Os cursos oferecidos pela MedCel se consolidaram no mercado como os melhores preparatórios na área médica. Como o seu principal serviço é o cursinho para a prova de residência, o fato levantou a suspeita de que os cursos coordenados pelo professor Velasco estivessem sendo utilizados como preparação dos candidatos.

A suspeita foi reforçada pelo fato do professor Scalabrini fazer parte do grupo de docentes responsáveis pela elaboração da prova do Concurso de Residência Médica do HC. “Mesmo que eu tivesse pouco caráter e me envolvesse com cursinho, não seria de uma forma tão explícita. Eu só não consegui explicar isso para os alunos, ou pelo menos, que eles acreditassem nisso”, defende-se.

Medidas paliativas

Em carta enviada ao CAOC no dia 16 de setembro, a Diretoria da FMUSP informa que solicitou o cancelamento dos contratos com a empresa CBBW, a devolução de todo material gravado pela empresa e a suspensão das aulas de cursos externos à FMUSP no LabHab até a elucidação final dos fatos. No dia 28 de setembro, a Diretoria lançou a seguinte nota oficial:

Nota da Diretoria da FMUSP (arte: Ana Elisa Pinho)
Nota da Diretoria da FMUSP (arte: Ana Elisa Pinho)

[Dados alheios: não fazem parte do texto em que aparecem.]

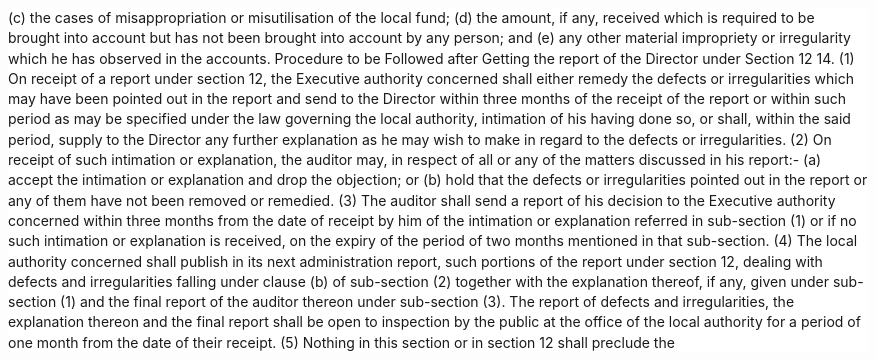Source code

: (c)
the cases of misappropriation or misutilisation of the local
fund;
(d)
the amount, if any, received which is required to be brought
into account but has not been brought into account by any
person; and
(e)
any other material impropriety or irregularity which he has
observed in the accounts.
Procedure to be
Followed after
Getting the report
of the Director
under Section 12
14. (1)
On receipt of a report under section 12, the
Executive authority concerned shall either
remedy the defects or irregularities which may
have been pointed out in the report and send to
the
Director within three months of the receipt of
the report or within
such period as may be
specified under the law governing
the local
authority, intimation of his having done so,
or
shall, within the said period, supply to the
Director any further explanation as he may wish
to
make in regard to the defects or irregularities.
(2)
On receipt of such intimation or explanation, the auditor
may, in respect of all or any of the matters discussed in his
report:-
(a)
accept the intimation or explanation and drop
the
objection; or
(b) hold that the defects or irregularities
pointed out
in the report or any of them have not been removed or
remedied.
(3)
The auditor shall send a report of his decision to the
Executive authority concerned within three months from the
date of receipt by him of the intimation or explanation
referred in sub-section (1) or if no such intimation or
explanation is received, on the expiry of the period of two
months mentioned in that sub-section.
(4)
The local authority concerned shall publish in its next
administration report, such portions of the report under
section 12, dealing with defects and irregularities falling
under clause (b) of sub-section (2) together with the
explanation thereof, if any, given under sub-section (1) and
the final report of the auditor thereon under sub-section (3).
The report of defects and irregularities, the explanation
thereon and the final report shall be open to inspection by the
public at the office of the local authority for a period of one
month from the date of their receipt.
(5)
Nothing in this section or in section 12 shall preclude the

“Eu tenho o dever funcional de sigilo sobre o caso por conta da própria legislação. Se houve irregularidade, vai ter apuração. Essas pessoas podem, inclusive, perder o cargo”, afirmou Rodrigo Rodrigues Pedroso, Procurador da Coordenadoria do Quadrilátero da Saúde. “Mantemos em sigilo primeiramente para resguardar a própria investigação, e depois pela integridade moral dos investigados”, completa.

As informações sobre os cursos de extensão foram retiradas do site da EEP, assim como o material didático da Escola e o logo do Hospital das Clínicas foram suprimidos do site da CBBW. A Diretoria propôs a criação de uma Comissão Consultiva, com ampla participação discente, para regulamentar o uso de todos os espaços didáticos da FMUSP.

“A tendência mundial nesses laboratórios é a autogestão, porque eles são muito caros. Então, o que fazer? Você vende cursos para financiar a manutenção”, diz Scalabrini. Velasco completa que se a situação não se resolver, as aulas práticas serão transferidas para o laboratório de simulação da Universidade Nove de Julho (Uninove). “O participante que já pagou pelas aulas, vai exigi-las”, complementa.

Alguns pedidos dos alunos continuam sem resposta. Uma das preocupações é que seja garantida a inscrição gratuita em todos os cursos oferecidos pela EEP, e que o uso do LabHab seja voltado, exclusivamente, a alunos de graduação e residentes do complexo HCFMUSP. A Diretoria só falará com a imprensa quando as medidas jurídicas já tiverem sido tomadas.